▸ Stored data:
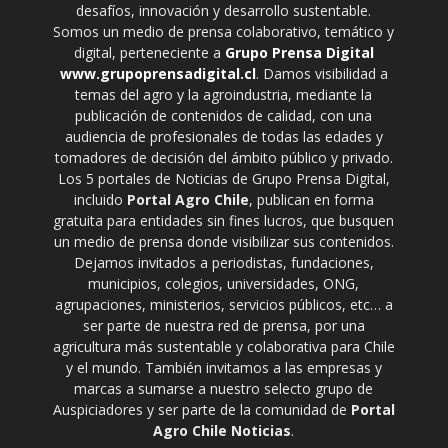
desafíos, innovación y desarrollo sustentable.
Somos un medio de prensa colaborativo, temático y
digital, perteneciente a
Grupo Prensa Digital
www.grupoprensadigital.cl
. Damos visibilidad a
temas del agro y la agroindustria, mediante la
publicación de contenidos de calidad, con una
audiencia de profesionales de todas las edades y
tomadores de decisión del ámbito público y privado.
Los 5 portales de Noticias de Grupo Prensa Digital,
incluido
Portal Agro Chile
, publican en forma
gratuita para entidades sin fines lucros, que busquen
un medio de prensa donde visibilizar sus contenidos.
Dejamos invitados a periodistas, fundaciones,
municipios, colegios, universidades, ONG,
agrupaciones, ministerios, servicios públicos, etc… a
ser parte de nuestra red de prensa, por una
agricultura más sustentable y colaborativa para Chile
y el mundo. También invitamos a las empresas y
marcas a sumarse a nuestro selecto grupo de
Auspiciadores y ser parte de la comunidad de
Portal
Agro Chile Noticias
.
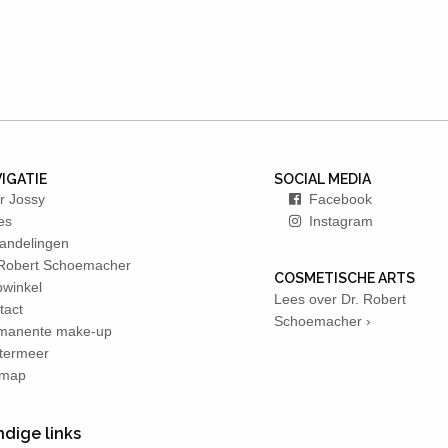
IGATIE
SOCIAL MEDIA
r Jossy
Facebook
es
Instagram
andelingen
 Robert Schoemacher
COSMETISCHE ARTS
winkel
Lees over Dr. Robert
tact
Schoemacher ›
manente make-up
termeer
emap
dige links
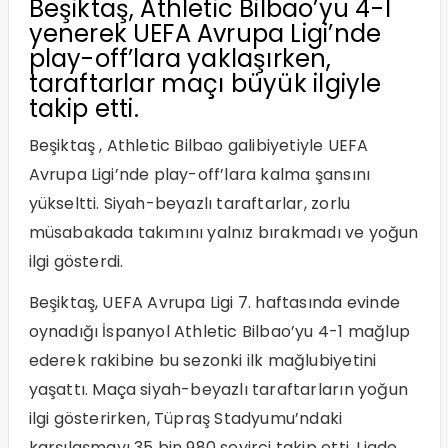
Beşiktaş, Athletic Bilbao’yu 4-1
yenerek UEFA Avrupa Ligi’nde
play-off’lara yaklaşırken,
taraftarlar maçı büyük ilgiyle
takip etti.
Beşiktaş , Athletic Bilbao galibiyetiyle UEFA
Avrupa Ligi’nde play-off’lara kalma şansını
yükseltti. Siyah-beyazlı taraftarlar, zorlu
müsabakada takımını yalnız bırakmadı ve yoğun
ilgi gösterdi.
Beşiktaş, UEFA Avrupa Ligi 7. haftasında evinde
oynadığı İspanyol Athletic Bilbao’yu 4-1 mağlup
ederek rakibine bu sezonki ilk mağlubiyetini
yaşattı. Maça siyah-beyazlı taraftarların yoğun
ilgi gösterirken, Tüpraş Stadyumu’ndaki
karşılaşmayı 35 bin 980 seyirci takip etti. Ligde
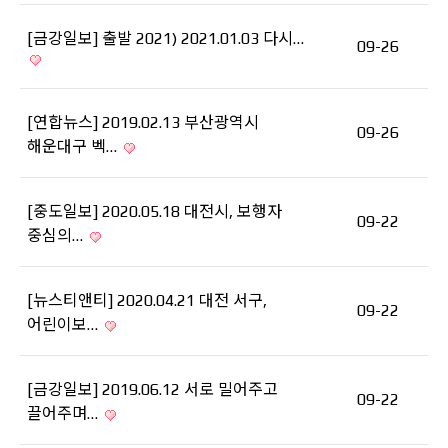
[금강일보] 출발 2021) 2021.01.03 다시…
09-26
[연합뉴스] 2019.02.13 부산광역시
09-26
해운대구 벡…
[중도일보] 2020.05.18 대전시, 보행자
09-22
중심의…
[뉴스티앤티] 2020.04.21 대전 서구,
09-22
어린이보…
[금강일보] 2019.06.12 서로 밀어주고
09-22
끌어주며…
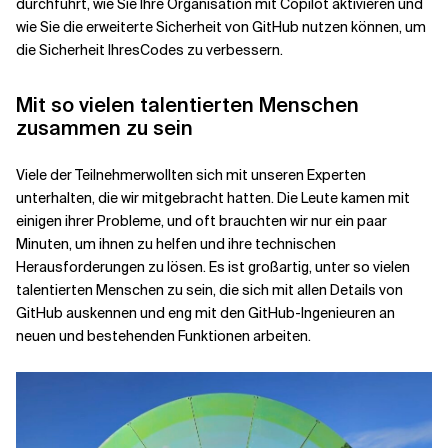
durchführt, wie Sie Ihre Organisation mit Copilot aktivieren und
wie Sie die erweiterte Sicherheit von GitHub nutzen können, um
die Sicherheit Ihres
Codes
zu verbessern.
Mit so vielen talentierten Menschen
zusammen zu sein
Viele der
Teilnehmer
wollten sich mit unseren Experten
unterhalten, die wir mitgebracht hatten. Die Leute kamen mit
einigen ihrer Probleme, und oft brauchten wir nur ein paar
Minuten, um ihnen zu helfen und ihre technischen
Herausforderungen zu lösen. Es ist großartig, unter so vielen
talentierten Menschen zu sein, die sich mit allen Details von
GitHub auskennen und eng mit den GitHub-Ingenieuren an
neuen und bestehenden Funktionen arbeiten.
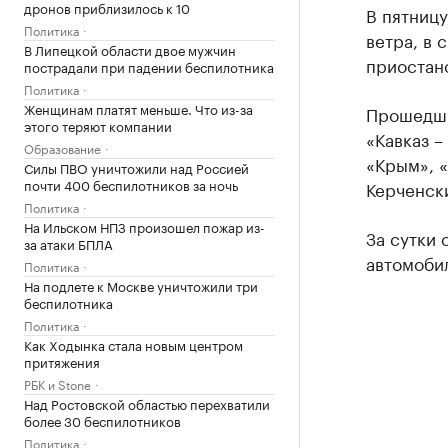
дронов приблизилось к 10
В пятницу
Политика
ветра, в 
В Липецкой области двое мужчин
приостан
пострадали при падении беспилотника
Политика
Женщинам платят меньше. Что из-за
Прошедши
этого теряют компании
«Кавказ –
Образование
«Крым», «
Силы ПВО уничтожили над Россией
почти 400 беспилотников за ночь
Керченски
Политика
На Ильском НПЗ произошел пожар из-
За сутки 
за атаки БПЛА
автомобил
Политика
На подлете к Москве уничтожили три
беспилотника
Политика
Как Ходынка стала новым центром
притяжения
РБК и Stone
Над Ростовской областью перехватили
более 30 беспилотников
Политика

▸ What you are asked to do: Copy the text lines of every item above, keeping each line as it is and in the same order. Leave the pictures out of your answer.

▸ Answer space:
desafíos, innovación y desarrollo sustentable.
Somos un medio de prensa colaborativo, temático y
digital, perteneciente a
Grupo Prensa Digital
www.grupoprensadigital.cl
. Damos visibilidad a
temas del agro y la agroindustria, mediante la
publicación de contenidos de calidad, con una
audiencia de profesionales de todas las edades y
tomadores de decisión del ámbito público y privado.
Los 5 portales de Noticias de Grupo Prensa Digital,
incluido
Portal Agro Chile
, publican en forma
gratuita para entidades sin fines lucros, que busquen
un medio de prensa donde visibilizar sus contenidos.
Dejamos invitados a periodistas, fundaciones,
municipios, colegios, universidades, ONG,
agrupaciones, ministerios, servicios públicos, etc… a
ser parte de nuestra red de prensa, por una
agricultura más sustentable y colaborativa para Chile
y el mundo. También invitamos a las empresas y
marcas a sumarse a nuestro selecto grupo de
Auspiciadores y ser parte de la comunidad de
Portal
Agro Chile Noticias
.
IGATIE
SOCIAL MEDIA
r Jossy
Facebook
es
Instagram
andelingen
 Robert Schoemacher
COSMETISCHE ARTS
winkel
Lees over Dr. Robert
tact
Schoemacher ›
manente make-up
termeer
emap
dige links
Beşiktaş, Athletic Bilbao’yu 4-1
yenerek UEFA Avrupa Ligi’nde
play-off’lara yaklaşırken,
taraftarlar maçı büyük ilgiyle
takip etti.
Beşiktaş , Athletic Bilbao galibiyetiyle UEFA
Avrupa Ligi’nde play-off’lara kalma şansını
yükseltti. Siyah-beyazlı taraftarlar, zorlu
müsabakada takımını yalnız bırakmadı ve yoğun
ilgi gösterdi.
Beşiktaş, UEFA Avrupa Ligi 7. haftasında evinde
oynadığı İspanyol Athletic Bilbao’yu 4-1 mağlup
ederek rakibine bu sezonki ilk mağlubiyetini
yaşattı. Maça siyah-beyazlı taraftarların yoğun
ilgi gösterirken, Tüpraş Stadyumu’ndaki
karşılaşmayı 35 bin 980 seyirci takip etti. Ligde
[금강일보] 출발 2021) 2021.01.03 다시…
09-26
[연합뉴스] 2019.02.13 부산광역시
09-26
해운대구 벡…
[중도일보] 2020.05.18 대전시, 보행자
09-22
중심의…
[뉴스티앤티] 2020.04.21 대전 서구,
09-22
어린이보…
[금강일보] 2019.06.12 서로 밀어주고
09-22
끌어주며…
durchführt, wie Sie Ihre Organisation mit Copilot aktivieren und
wie Sie die erweiterte Sicherheit von GitHub nutzen können, um
die Sicherheit Ihres
Codes
zu verbessern.
Mit so vielen talentierten Menschen
zusammen zu sein
Viele der
Teilnehmer
wollten sich mit unseren Experten
unterhalten, die wir mitgebracht hatten. Die Leute kamen mit
einigen ihrer Probleme, und oft brauchten wir nur ein paar
Minuten, um ihnen zu helfen und ihre technischen
Herausforderungen zu lösen. Es ist großartig, unter so vielen
talentierten Menschen zu sein, die sich mit allen Details von
GitHub auskennen und eng mit den GitHub-Ingenieuren an
neuen und bestehenden Funktionen arbeiten.
дронов приблизилось к 10
В пятницу
Политика
ветра, в 
В Липецкой области двое мужчин
приостан
пострадали при падении беспилотника
Политика
Женщинам платят меньше. Что из-за
Прошедши
этого теряют компании
«Кавказ –
Образование
«Крым», «
Силы ПВО уничтожили над Россией
почти 400 беспилотников за ночь
Керченски
Политика
На Ильском НПЗ произошел пожар из-
За сутки 
за атаки БПЛА
автомобил
Политика
На подлете к Москве уничтожили три
беспилотника
Политика
Как Ходынка стала новым центром
притяжения
РБК и Stone
Над Ростовской областью перехватили
более 30 беспилотников
Политика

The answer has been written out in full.